2018 was a remarkable year for the deep natural language processing community. Large pre-trained models, OpenAI GPT¹ and GPT-2² and Google BERT³, achieved SOTA (“state of the art”) results on several supervised and unsupervised tasks. Releasing these models helps to get better results in many NLP tasks (like what ImageNet did in the vision field).

The project we have been working on (a sort of storytelling) necessitated a powerful language model in order to facilitate natural language generation. This article presents the effort that has been put on this task with technical details and results. The full code is published as a repo in our team GitHub:

2. Motivation

According to Tensorflow’s website:

Keras is a high-level API to build and train deep learning models. It’s used for fast prototyping, advanced research, and production, with three key advantages: user friendly, modular and composable, and easy to extend.
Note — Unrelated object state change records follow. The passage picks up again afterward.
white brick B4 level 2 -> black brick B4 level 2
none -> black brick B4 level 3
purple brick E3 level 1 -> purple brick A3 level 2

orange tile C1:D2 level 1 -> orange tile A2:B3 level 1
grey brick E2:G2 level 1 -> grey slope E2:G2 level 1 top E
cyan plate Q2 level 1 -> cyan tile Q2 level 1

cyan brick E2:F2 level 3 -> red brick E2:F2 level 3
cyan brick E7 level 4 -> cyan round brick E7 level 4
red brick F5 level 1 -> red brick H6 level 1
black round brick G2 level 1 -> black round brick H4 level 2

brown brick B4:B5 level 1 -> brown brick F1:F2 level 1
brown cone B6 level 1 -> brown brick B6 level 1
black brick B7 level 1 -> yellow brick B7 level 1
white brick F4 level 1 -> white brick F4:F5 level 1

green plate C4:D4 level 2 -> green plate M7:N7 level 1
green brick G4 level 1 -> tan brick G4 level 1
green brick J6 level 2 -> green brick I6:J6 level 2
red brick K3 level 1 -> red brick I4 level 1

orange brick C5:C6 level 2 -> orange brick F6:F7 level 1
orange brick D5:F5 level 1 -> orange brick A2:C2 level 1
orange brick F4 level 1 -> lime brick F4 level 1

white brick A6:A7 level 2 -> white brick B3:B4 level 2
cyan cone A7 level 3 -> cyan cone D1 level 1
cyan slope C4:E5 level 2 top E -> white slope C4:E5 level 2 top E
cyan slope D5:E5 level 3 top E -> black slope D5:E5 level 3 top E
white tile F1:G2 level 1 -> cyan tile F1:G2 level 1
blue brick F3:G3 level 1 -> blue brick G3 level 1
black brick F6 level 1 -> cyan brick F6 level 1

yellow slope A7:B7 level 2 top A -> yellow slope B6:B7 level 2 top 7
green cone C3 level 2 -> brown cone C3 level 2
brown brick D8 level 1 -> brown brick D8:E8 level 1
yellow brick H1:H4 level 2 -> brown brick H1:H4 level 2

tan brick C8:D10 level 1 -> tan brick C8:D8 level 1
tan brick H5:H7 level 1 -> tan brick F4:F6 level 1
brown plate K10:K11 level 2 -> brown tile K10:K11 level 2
Furthermore, you can run TensorFlow Keras models in both session mode and eager execution.

OpenAI GPT, short for Generative Pre-trained Transformer, is a multi-layer unidirectional transformer decoder⁴ which was trained on a huge corpus. It was developed with a goal to perform well on various tasks by fine-tuning. OpenAI released GPT’s paper, codes and pre-trained weights on June 2018.

On February 2019, OpenAI published GPT-2, a successor to GPT which has more than 10x the parameters and trained on more than 10x the amount of data. It was trained to predict the next word and reaches SOTA results on 7 of 8 tested language modeling datasets without any task-specific fine-tuning! Incredible, isn’t it? To put the cherry on top, OpenAI decided not to fully release the trained model and instead released a much smaller model due to their concerns about malicious applications.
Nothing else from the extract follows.